The individual farmer is fined or taxed for all bad eggs found in his lot. This fine is deducted from his receipts and he has nothing to do but to submit to it or get out of the association. The latter he cannot afford to do because the association has its established brands and can pay him more for his eggs than he could secure by attempting to market them himself. As a result of this strict system of making the producer responsible for weight and quality of the eggs the Danish eggs have become the largest and finest in the world.
Although the writer firmly believes in the co-operative marketing of farm produce, and considers that the success already secured in this work is conclusive evidence of the practicability and desirability of co-operation, it would not be fair to infer that co-operation has entirely driven out private or corporate enterprise. Just as a goodly per cent. of the citrus fruit of California is still handled by private dealers, so in Denmark we find that nearly one-half of the eggs sent to England are handled by private companies. Let it be noted, however, that these companies maintain a system of buying on merit which enforces high quality that is not to be found where private buyers are without the spur of co-operative competition. Before co-operation entered the orange regions of California, the fruit was poorly packed and handled and the markets at times so glutted, that shipments of fruit sometimes failed to pay the freight, and this was actually charged back to the unfortunate grower. Co-operation has done away with this waste. In like manner the great loss from decomposed eggs and half hatched chicks is unknown to the egg trade of Denmark.

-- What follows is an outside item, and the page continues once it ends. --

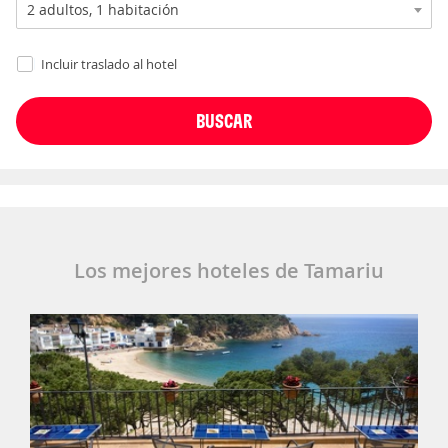
Incluir traslado al hotel
Los mejores hoteles de Tamariu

Corporation or Co-operation?
The community of farmers producing a large quantity of a single kind of product is the coming form of agricultural enterprise. Will this community be promoted by corporation or by co-operation?
Arthur Brisbane says, "As individual control of the Government has been superceded by collective control, so individual control of industries will be followed by collective control. That is the natural order."
Brisbane is right. The individual, or the corporation, which is an individual using other men's money, foreruns co-operation, because the individual knows exactly what he wants to do and the big group of individuals does not know what they want or how to do it until individuals have, by concrete successes, shown them.
When the creameries were started, co-operative creameries were unsuccessful and could not compete with privately owned creameries. The farmers have now become too wise to be "easy-marks" to the fake creamery promoters or to trust their butter sales to a comparative stranger and co-operation is a success.
Poultry communities cannot be made out of whole cloth by the co-operative plan. Private corporations will be necessary to launch these enterprises. When they have reached the stage of development now to be seen in Little Compton and Petaluma they are ready for co-operation.
I have emphasized the point that the private corporation is the natural forerunner in this matter in order to discourage premature or over-ambitious efforts at co-operation. Whenever a community of poultrymen or, for that matter, a community of growers of any perishable form of products, who are already successful in the producing end, wish to take up co-operation and will see that men are selected to manage it who will use the same precautions to guard against incompetency or graft that they, as individuals, would use in their own business, there is excellent chance of success.
Go slow. Do not expect to get rich quick by "cutting out the middleman's enormous profits," for the middleman's profits are not enormous, and if you see that your co-operation is not paying, give it up and confess to yourselves that you do not know as much about the business as your private competitors.